City calls on organisations for vaccination and sterilisation of Valley’s street dogsKathmandu metropolis has announced Rs2,500 for sterilisation and Rs200 for anti-rabies vaccine for a stray dog or cat.
In a bid to address the increasing nuisance of street dogs, Kathmandu Metropolitan City has called upon organisations working on sterilising stray animals and conducting anti-rabies drives to contact the city administration with necessary documents.
In a notice on Wednesday, the Food Quality Inspection and Livestock Division under the Health Department of the KMC asked interested organisations to contact it about working nearby their area. The KMC has given a week’s time for proposal submission.
Based on the Division’s notice, the Department has announced that it will provide Rs2,500 for sterilisation and anti-rabies vaccine for one dog or cat, and the KMC has decided to pay Rs200 for anti-rabies vaccines for a dog or a cat.
“For this drive, the organisations themselves would manage the vaccines. We will just be giving them money,” Balram Tripathi, chief of the Health Department at the KMC, said, adding they have allocated Rs16 million for the drive. “We hope that over a dozen organisations would show interest to work on this drive.”
Earlier, the KMC had coordinated with only a limited number of organisations to manage street dogs, but that collaboration had not yielded the desired results.
In March 2016, the KMC had signed an agreement with the Humane Society International and the Jane Goodall Institute Nepal to manage street dogs within three years. For the same fiscal year, the KMC had allocated Rs25 million to sterilise the canines.
Although dogs are said to be man’s best friends, the unmanaged and homeless lot of them have been facing cruelty at the hands of humans in Kathmandu and other cities in the country.
In the second week of July, at the sixth municipal executive meeting of the Kathmandu Metropolitan City, a ward representative made a scathing remark against community dogs. Dal Bahadur Karki, the chair of ward-30, said he has been searching for poison to kill 2, 500 stray dogs, and announced he had killed stray dogs in the past as they created a lot of inconvenience for the public, mostly during the night.
Karki’s remark had received widespread criticism from animal lovers, with the Federation of Animal Welfare Nepal lodging a case against him at the Patan High Court.
“Our aim is to control the birth of dogs in the city, because many people are complaining of dog bites on the streets,” said Tripathi.

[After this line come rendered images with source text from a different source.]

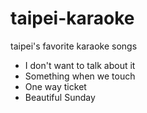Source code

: # taipei-karaoke
taipei's favorite karaoke songs
* I don't want to talk about it
* Something when we touch
* One way ticket
* Beautiful Sunday
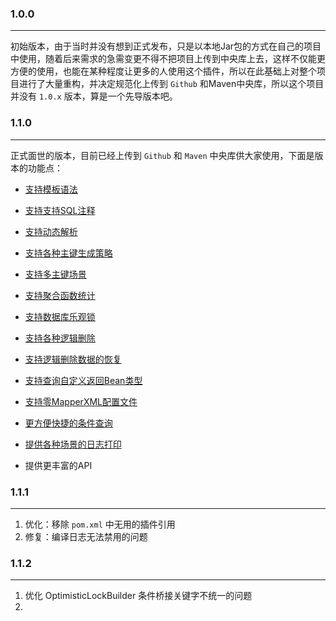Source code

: ### 1.0.0

------

初始版本，由于当时并没有想到正式发布，只是以本地Jar包的方式在自己的项目中使用，随着后来需求的急需变更不得不把项目上传到中央库上去，这样不仅能更方便的使用，也能在某种程度让更多的人使用这个插件，所以在此基础上对整个项目进行了大量重构，并决定规范化上传到 `Github` 和Maven中央库，所以这个项目并没有 `1.0.x` 版本，算是一个先导版本吧。



### 1.1.0

------

正式面世的版本，目前已经上传到 `Github` 和 `Maven` 中央库供大家使用，下面是版本的功能点：

- [支持模板语法](https://github.com/tangxbai/mybatis-mapper#支持模板语法)

- [支持支持SQL注释](https://github.com/tangxbai/mybatis-mapper#支持支持SQL注释)

- [支持动态解析](https://github.com/tangxbai/mybatis-mapper#支持动态解析)

- [支持各种主键生成策略](https://github.com/tangxbai/mybatis-mapper#支持各种主键生成策略)

- [支持多主键场景](https://github.com/tangxbai/mybatis-mapper#支持多主键场景)

- [支持聚合函数统计](https://github.com/tangxbai/mybatis-mapper#支持聚合函数统计)

- [支持数据库乐观锁](https://github.com/tangxbai/mybatis-mapper#支持数据库乐观锁)

- [支持各种逻辑删除](https://github.com/tangxbai/mybatis-mapper#支持各种逻辑删除)

- [支持逻辑删除数据的恢复](https://github.com/tangxbai/mybatis-mapper#支持逻辑删除数据的恢复)

- [支持查询自定义返回Bean类型](https://github.com/tangxbai/mybatis-mapper#支持查询自定义返回Bean类型)

- [支持零MapperXML配置文件](https://github.com/tangxbai/mybatis-mapper#支持零MapperXML配置文件)

- [更方便快捷的条件查询](https://github.com/tangxbai/mybatis-mapper#更方便快捷的条件查询)

- [提供各种场景的日志打印](https://github.com/tangxbai/mybatis-mapper#提供各种场景的日志打印)

- 提供更丰富的API



### 1.1.1

------

1. 优化：移除 `pom.xml` 中无用的插件引用
2. 修复：编译日志无法禁用的问题



### 1.1.2

------

1. 优化 OptimisticLockBuilder 条件桥接关键字不统一的问题
2. 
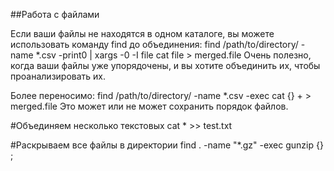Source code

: 

##Работа с файлами 

Если ваши файлы не находятся в одном каталоге, вы можете использовать команду find до объединения:
find /path/to/directory/ -name *.csv -print0 | xargs -0 -I file cat file > merged.file
Очень полезно, когда ваши файлы уже упорядочены, и вы хотите объединить их, чтобы проанализировать их.

Более переносимо:
find /path/to/directory/ -name *.csv -exec cat {} + > merged.file
Это может или не может сохранить порядок файлов.

#Объединяем несколько текстовых 
cat * >> test.txt


#Раскрываем все файлы в директории
find . -name "*.gz" -exec gunzip {} \;
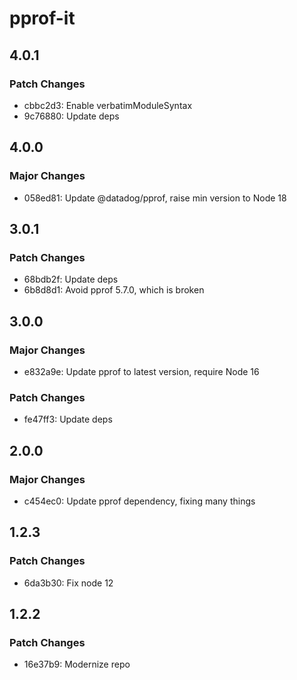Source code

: # pprof-it

## 4.0.1

### Patch Changes

- cbbc2d3: Enable verbatimModuleSyntax
- 9c76880: Update deps

## 4.0.0

### Major Changes

- 058ed81: Update @datadog/pprof, raise min version to Node 18

## 3.0.1

### Patch Changes

- 68bdb2f: Update deps
- 6b8d8d1: Avoid pprof 5.7.0, which is broken

## 3.0.0

### Major Changes

- e832a9e: Update pprof to latest version, require Node 16

### Patch Changes

- fe47ff3: Update deps

## 2.0.0

### Major Changes

- c454ec0: Update pprof dependency, fixing many things

## 1.2.3

### Patch Changes

- 6da3b30: Fix node 12

## 1.2.2

### Patch Changes

- 16e37b9: Modernize repo
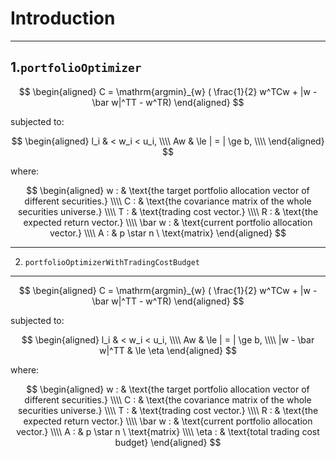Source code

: Introduction
==========================

--------------------------
1.``portfolioOptimizer``
--------------------------

$$
\begin{aligned}
	C = \mathrm{argmin}_{w} ( \frac{1}{2} w^TCw + |w - \bar w|^TT - w^TR)
\end{aligned}
$$

subjected to:
 
$$
\begin{aligned}
	l_i & < w_i < u_i, \\\\
	Aw & \le | = | \ge b, \\\\
\end{aligned}
$$

where:

$$
\begin{aligned}
	w : & \text{the target portfolio allocation vector of different securities.} \\\\
	C : & \text{the covariance matrix of the whole securities universe.} \\\\
	T : & \text{trading cost vector.} \\\\
	R : & \text{the expected return vector.} \\\\
	\bar w : & \text{current portfolio allocation vector.} \\\\
	A : & p \star n \ \text{matrix}
\end{aligned}
$$

-------------------------------------------
2. `portfolioOptimizerWithTradingCostBudget`
--------------------------------------------

$$
\begin{aligned}
	C = \mathrm{argmin}_{w} ( \frac{1}{2} w^TCw + |w - \bar w|^TT - w^TR)
\end{aligned}
$$

subjected to:
 
$$
\begin{aligned}
	l_i & < w_i < u_i, \\\\
	Aw & \le | = | \ge b, \\\\
	|w - \bar w|^TT  & \le \eta
\end{aligned}
$$

where:

$$
\begin{aligned}
	w : & \text{the target portfolio allocation vector of different securities.} \\\\
	C : & \text{the covariance matrix of the whole securities universe.} \\\\
	T : & \text{trading cost vector.} \\\\
	R : & \text{the expected return vector.} \\\\
	\bar w : & \text{current portfolio allocation vector.} \\\\
	A : & p \star n \ \text{matrix} \\\\
	\eta : & \text{total trading cost budget}
\end{aligned}
$$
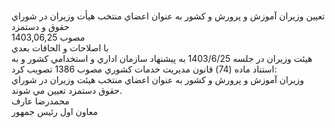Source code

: <br/>تعيين وزيران آموزش و پرورش و كشور به عنوان اعضاي منتخب هيأت وزيران در شوراي حقوق و دستمزد  
مصوب 1403,06,25  
با اصلاحات و الحاقات بعدي  <br/>هيئت وزيران در جلسه 1403/6/25 به پيشنهاد سازمان اداري و استخدامي كشور و به استناد ماده (74\) قانون مديريت خدمات كشوري مصوب 1386 تصويب كرد: <br/>وزيران آموزش و پرورش و كشور به عنوان اعضاي منتخب هيئت وزيران در شوراي حقوق دستمزد تعيين مي شوند. <br/>محمدرضا عارف   <br/>معاون اول رئيس جمهور<br/>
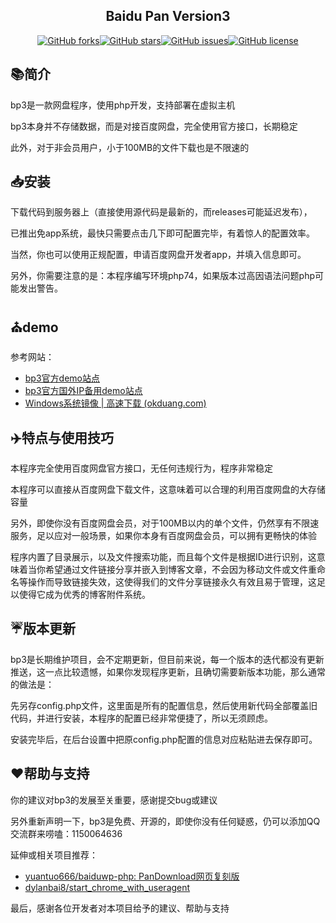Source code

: <h2 align="center"><b>B</b>aidu <b>P</b>an Version<b>3</b></h2>

<p align="center"><a href="https://github.com/zhufenghua1998/bp3/network"><img alt="GitHub forks" src="https://img.shields.io/github/forks/zhufenghua1998/bp3"></a><a href="https://github.com/zhufenghua1998/bp3/stargazers"><img alt="GitHub stars" src="https://img.shields.io/github/stars/zhufenghua1998/bp3"></a><a href="https://github.com/zhufenghua1998/bp3/issues"><img alt="GitHub issues" src="https://img.shields.io/github/issues/zhufenghua1998/bp3"></a><a href="https://github.com/zhufenghua1998/bp3/blob/main/LICENSE"><img alt="GitHub license" src="https://img.shields.io/github/license/zhufenghua1998/bp3"></a></p>

## 📚简介

bp3是一款网盘程序，使用php开发，支持部署在虚拟主机

bp3本身并不存储数据，而是对接百度网盘，完全使用官方接口，长期稳定

此外，对于非会员用户，小于100MB的文件下载也是不限速的
## 📥安装
下载代码到服务器上（直接使用源代码是最新的，而releases可能延迟发布），

已推出免app系统，最快只需要点击几下即可配置完毕，有着惊人的配置效率。

当然，你也可以使用正规配置，申请百度网盘开发者app，并填入信息即可。

另外，你需要注意的是：本程序编写环境php74，如果版本过高因语法问题php可能发出警告。

## ⛪demo
参考网站：

- <a href="https://bp3.52dixiaowo.com" target="_blank">bp3官方demo站点</a>
- [bp3官方国外IP备用demo站点](http://23.95.68.202/)
- [Windows系统镜像 | 高速下载 (okduang.com)](http://pan.okduang.com/)

## ✈️特点与使用技巧

本程序完全使用百度网盘官方接口，无任何违规行为，程序非常稳定

本程序可以直接从百度网盘下载文件，这意味着可以合理的利用百度网盘的大存储容量

另外，即使你没有百度网盘会员，对于100MB以内的单个文件，仍然享有不限速服务，足以应对一般场景，如果你本身有百度网盘会员，可以拥有更畅快的体验

程序内置了目录展示，以及文件搜索功能，而且每个文件是根据ID进行识别，这意味着当你希望通过文件链接分享并嵌入到博客文章，不会因为移动文件或文件重命名等操作而导致链接失效，这使得我们的文件分享链接永久有效且易于管理，这足以使得它成为优秀的博客附件系统。

## ☔版本更新

bp3是长期维护项目，会不定期更新，但目前来说，每一个版本的迭代都没有更新推送，这一点比较遗憾，如果你发现程序更新，且确切需要新版本功能，那么通常的做法是：

先另存config.php文件，这里面是所有的配置信息，然后使用新代码全部覆盖旧代码，并进行安装，本程序的配置已经非常便捷了，所以无须顾虑。

安装完毕后，在后台设置中把原config.php配置的信息对应粘贴进去保存即可。

## ❤️帮助与支持

你的建议对bp3的发展至关重要，感谢提交bug或建议

另外重新声明一下，bp3是免费、开源的，即使你没有任何疑惑，仍可以添加QQ交流群来唠嗑：1150064636

延伸或相关项目推荐：

- [yuantuo666/baiduwp-php: PanDownload网页复刻版 ](https://github.com/yuantuo666/baiduwp-php)
- [dylanbai8/start_chrome_with_useragent ](https://github.com/dylanbai8/start_chrome_with_useragent)

最后，感谢各位开发者对本项目给予的建议、帮助与支持
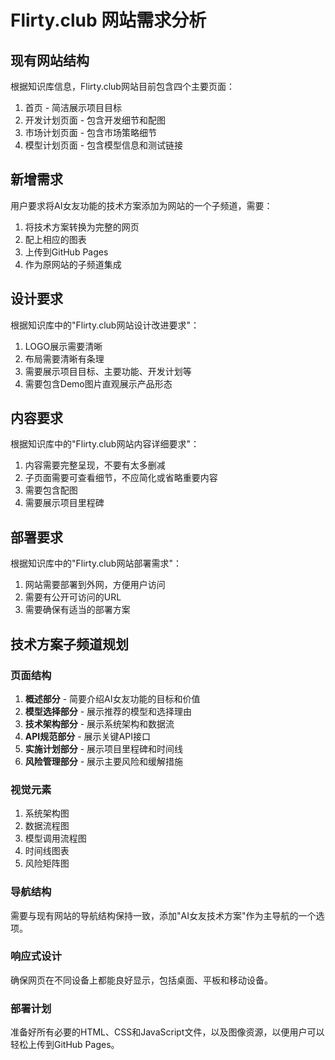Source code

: # Flirty.club 网站需求分析

## 现有网站结构
根据知识库信息，Flirty.club网站目前包含四个主要页面：
1. 首页 - 简洁展示项目目标
2. 开发计划页面 - 包含开发细节和配图
3. 市场计划页面 - 包含市场策略细节
4. 模型计划页面 - 包含模型信息和测试链接

## 新增需求
用户要求将AI女友功能的技术方案添加为网站的一个子频道，需要：
1. 将技术方案转换为完整的网页
2. 配上相应的图表
3. 上传到GitHub Pages
4. 作为原网站的子频道集成

## 设计要求
根据知识库中的"Flirty.club网站设计改进要求"：
1. LOGO展示需要清晰
2. 布局需要清晰有条理
3. 需要展示项目目标、主要功能、开发计划等
4. 需要包含Demo图片直观展示产品形态

## 内容要求
根据知识库中的"Flirty.club网站内容详细要求"：
1. 内容需要完整呈现，不要有太多删减
2. 子页面需要可查看细节，不应简化或省略重要内容
3. 需要包含配图
4. 需要展示项目里程碑

## 部署要求
根据知识库中的"Flirty.club网站部署需求"：
1. 网站需要部署到外网，方便用户访问
2. 需要有公开可访问的URL
3. 需要确保有适当的部署方案

## 技术方案子频道规划

### 页面结构
1. **概述部分** - 简要介绍AI女友功能的目标和价值
2. **模型选择部分** - 展示推荐的模型和选择理由
3. **技术架构部分** - 展示系统架构和数据流
4. **API规范部分** - 展示关键API接口
5. **实施计划部分** - 展示项目里程碑和时间线
6. **风险管理部分** - 展示主要风险和缓解措施

### 视觉元素
1. 系统架构图
2. 数据流程图
3. 模型调用流程图
4. 时间线图表
5. 风险矩阵图

### 导航结构
需要与现有网站的导航结构保持一致，添加"AI女友技术方案"作为主导航的一个选项。

### 响应式设计
确保网页在不同设备上都能良好显示，包括桌面、平板和移动设备。

### 部署计划
准备好所有必要的HTML、CSS和JavaScript文件，以及图像资源，以便用户可以轻松上传到GitHub Pages。
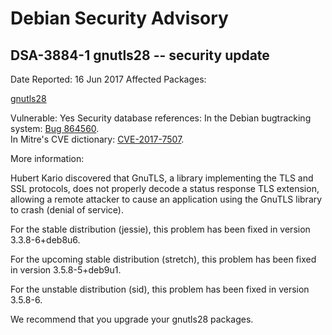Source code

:
Debian Security Advisory
========================


DSA-3884-1 gnutls28 -- security update
--------------------------------------



Date Reported:
16 Jun 2017
Affected Packages:

[gnutls28](https://packages.debian.org/src:gnutls28)

Vulnerable:
Yes
Security database references:
In the Debian bugtracking system: [Bug 864560](https://bugs.debian.org/cgi-bin/bugreport.cgi?bug=864560).  
In Mitre's CVE dictionary: [CVE-2017-7507](https://security-tracker.debian.org/tracker/CVE-2017-7507).  

More information:

Hubert Kario discovered that GnuTLS, a library implementing the TLS and
SSL protocols, does not properly decode a status response TLS extension,
allowing a remote attacker to cause an application using the GnuTLS
library to crash (denial of service).


For the stable distribution (jessie), this problem has been fixed in
version 3.3.8-6+deb8u6.


For the upcoming stable distribution (stretch), this problem has been
fixed in version 3.5.8-5+deb9u1.


For the unstable distribution (sid), this problem has been fixed in
version 3.5.8-6.


We recommend that you upgrade your gnutls28 packages.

The KMC, however, does not have exact data of street dogs. Estimates suggest that Kathmandu alone has over 24,000 stray dogs, according to Ishwor Man Dangol, former spokesperson of the KMC.
A decade ago, the City had estimated its stray dog population at 26,000, and animal experts estimate that their numbers may have gone up since.
Experts have welcomed the new drive taken under the leadership of new mayor Balendra Shah. They say the cases of increasing stray dog bites can be reduced only with effective programmes and policies. They have also asked the KMC as to how it will coordinate with other local bodies in the Valley.
“This is a good initiative by the KMC,” said Sital Kaji Shrestha, president of the Nepal Veterinary Association. “The main thing is that the KMC should be clear about how the particular organisation is going to keep the dog after their surgery is completed.”
He said the KMC should ensure that the selected organisations have separate post-operative care for the sterilised dogs.
“The KMC should also examine the technical manpower of organisations that are going to take part in the sterilisation drive,” said Shrestha.
Tripathi, the chief of the KMC’s Health Department, said that his office has already formed a five-member team to examine selected organisations' expertise.
Experts also pointed out the need for KMC to work in collaboration with other neighbouring municipalities as stray dogs move across the municipalities.
“We had a meeting with the heads of 18 municipalities in the Valley with regard to controlling stray animals. Once we start the drive, we will also coordinate with neighbouring local units,” said Tripathi.
He said the City has allocated Rs3 million to control stray dogs across the municipalities.
Nepal aims to eliminate dog-transmitted rabies by 2030, a target set by the World Health Organisation. But there are doubts about the fulfilment of that goal as government data shows dog-bite cases have been rising every year. As a result, the demand for anti-rabies vaccine has also increased.
In fiscal year 2019-20, as many as 35,250 people sought anti-rabies vaccines at state-run health facilities across the country . The number of victims—mostly of dog attacks—rose to 56,619 in the fiscal year 2020-21. And the number of people who sought anti-rabies vaccines stood at 22,627 five years ago, in the fiscal year 2016-17.
Shrestha, the veterinary association chief, criticised the KMC for spending more than Rs20 million annually in the name of controlling stray dogs and failing to bring about any changes. “As the KMC has a new mayor, we expect better results,” he said.